Eskişehir yıllardır yapılan değil yapılması istenen şeyleri tartıştı…
Kentsel dönüşümden, bisiklet yollarına, çevreyolundan, uraysim meselesine kadar hep tartışmasını yaptığımız ama icraatlarına tanık olamadığımız gündemlerin içinde debelendik durduk.
Fakat 30 Mart 2024 itibariyle bu tartışmaların şekli değişmeye artık yapılan işler üzerinden iyi-kötü yorumlar yapılmaya başlandı. Mesela Kurtuluş Kapalı Pazaryeri ne zaman yapılacak tartışmasını bıraktık, Eskişehir’de mezbaha neden yok, yapılmayacak mı demek yerine EBB Başkanı Ayşe Ünlüce’nin bu konularda Ak Parti İl Başkanı Gürhan Albayrak ile diyalog kurmasına ve iş bitirmek için temas etmesine dair tartışmalara başladık.
Mesela hem bisikletli ulaşım istiyoruz hem bisiklet yolumuz yok demeyi bıraktık, bisiklet yolları zaten sınırlı olan cadde ve bulvarları daraltıyor demeye başladık.
İşin ilginci düne kadar yol kenarı araç parklarından rahatsız olanların şimdi araçlar nereye park edecek demelerine bile şahit olduk.
Öğrencilere abonman, kredi kartıyla su yükleme konularında da benzeri tartışmaları görmek mümkün.
Demem o ki,
Eskişehir artık yapılan işleri tartışıyor.

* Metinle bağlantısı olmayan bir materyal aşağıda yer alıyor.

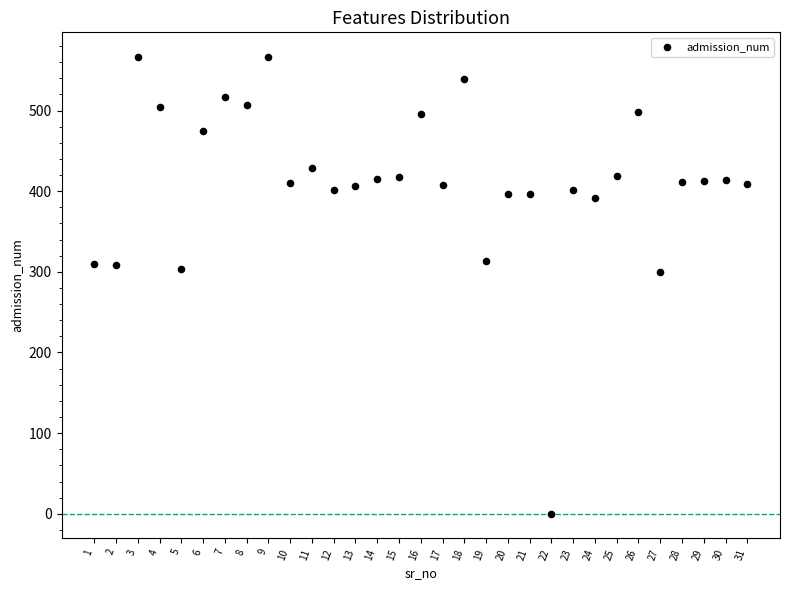

What is the range of Y values (max minus min)?

567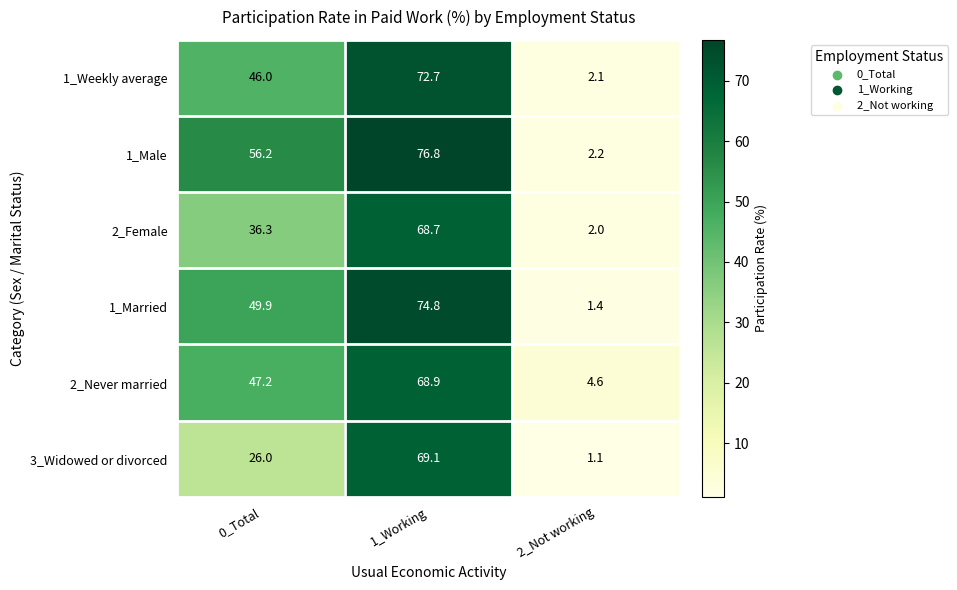

Which series has the widest spread of values?

1_Male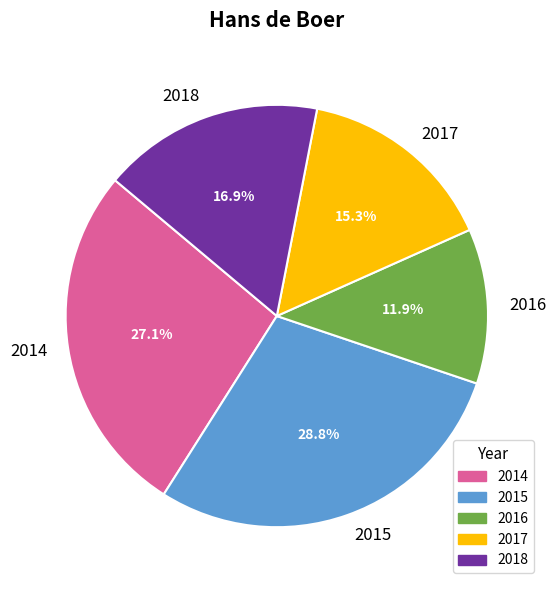

How many segments does this pie chart have?

5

Ve bu bana göre çok önemli bir eşik…
Dilerim ki bundan sonra da merkezi ve yerel iktidarın bu tartışmalarını bolca görürüz.
***
Eskişehir’i Zorlamak Sorunsalı
Yıllardır iktidar partisinin Eskişehir’de yaptığı işlerle ilgili en büyük sorununun bunları pazarlama yöntemi olduğunu ve bu konuda ki eksiğin aynı tas aynı hamam şekilde devam ettiğinin altını çizmem lazım.
Ak Parti elbette 23 yıllık iktidarı boyunca Eskişehir’e de güzel işler yaptı. Kamu binaları, parklar, hızlı tren, hastane v.s. gibi nice hizmet gerçekleştirdi.
Ancak bunları vatandaşa sunma şekli, estetiği ve bazı konularda vatandaşa rağmen tavırları ile yapılan işlerin katkısını kendi elleriyle al aşağı ediyor.
Özellikle yapılan hizmetlere isim verme ve hizmetin bakımı için başka bir kuruma devretme konusunda popülist, dayatmacı yaklaşımlarla adeta işin ruhunu zedeliyor.
Bunu örneklendirmek için elimizde 3 ayrı done var…
Birincisi Millet Bahçesi!
Millet Bahçesinin ismi Recep Tayyip Erdoğan Millet Bahçesi olarak tescillendi. İsim konusunda hızlıca yol alındı değil mi?
Peki, bu konuda bu kadar hızlı adım atan iktidar temsilcileri 9 yıldır Atatürk ismini bekleyen stadyuma bu ismin verilmesini niye kabul ettiremedi?
Bunu Eskişehir insanına anlatabilir misiniz?
Hatta halen daha bu konuda beklentiler sabitken stadyum ismine Cumhurbaşkanı Erdoğan’ın karar vereceğini beyan etmek resmen Eskişehir ile inatlaşmak değil mi?
Yine RTE Millet Bahçesinin bakımsız, estetikten uzak ve diğer parklar gibi işleyemeyen yapısını değiştirmek adına buranın EBB’ye devredilmesinden kaçınmak abesle iştigal değil mi?
Aynı şekilde yıllardır adeta bir kısmı ucubeye dönen YHT üstündeki hat boyunun işleyişini Tepebaşı Belediyesi’ne devretmekten kaçınmanın CHP’li belediyelere puan kaybettirdiğini mi düşünüyorsunuz?
Çok dostane, çok samimi olarak dile getirmek isterim ki Eskişehir insanı bunu kendisi ile inatlaşmak olarak algılıyor.
Ve bu zihniyet değişmediği sürece şehrin çevresini altınla kaplı yollarla kaplasa dahi iktidar beklediğini alamaz.